In the text on dementia with Lewy bodies (DLB) below, condense the paragraph beginning "Patients with DLB usually have less hippocampal atrophy" into a short bulleted list that keeps its main facts.
***** TEXT BLOCK
In certain circumstances, neuropsychological testing is helpful in differentiating DLB from Alzheimer disease and in establishing a baseline for future comparison. [14]
Imaging Studies
Because vascular dementia can cause symptoms and signs similar to those of DLB, brain magnetic resonance imaging (MRI) is indicated to distinguish DLB from vascular dementia. Patients with vascular dementia often have white matter lesions on MRI scans, whereas patients with DLB do not. [15]
Patients with DLB usually have less hippocampal atrophy than do patients with Alzheimer disease (but more than control subjects), although whether this difference is clinically useful is under investigation, as is the diagnostic utility of functional imaging. MRI is superior to computed tomography (CT) scanning in identifying this atrophy.
**********
***** DATA SHOWN
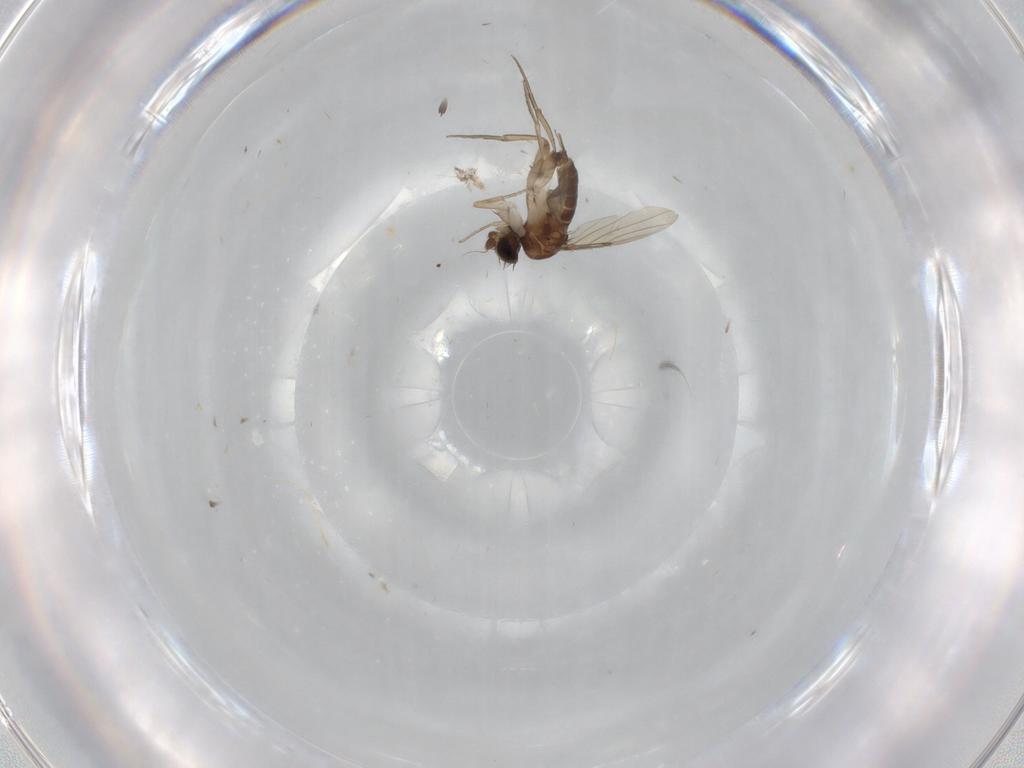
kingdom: Animalia
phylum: Arthropoda
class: Insecta
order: Diptera
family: Phoridae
**********
## TASK SOLUTION
- Hippocampal atrophy in DLB is usually less than in Alzheimer disease but more than in control subjects.
- Whether this difference is clinically useful is still under investigation, as is the diagnostic utility of functional imaging.
- MRI identifies this atrophy better than CT scanning.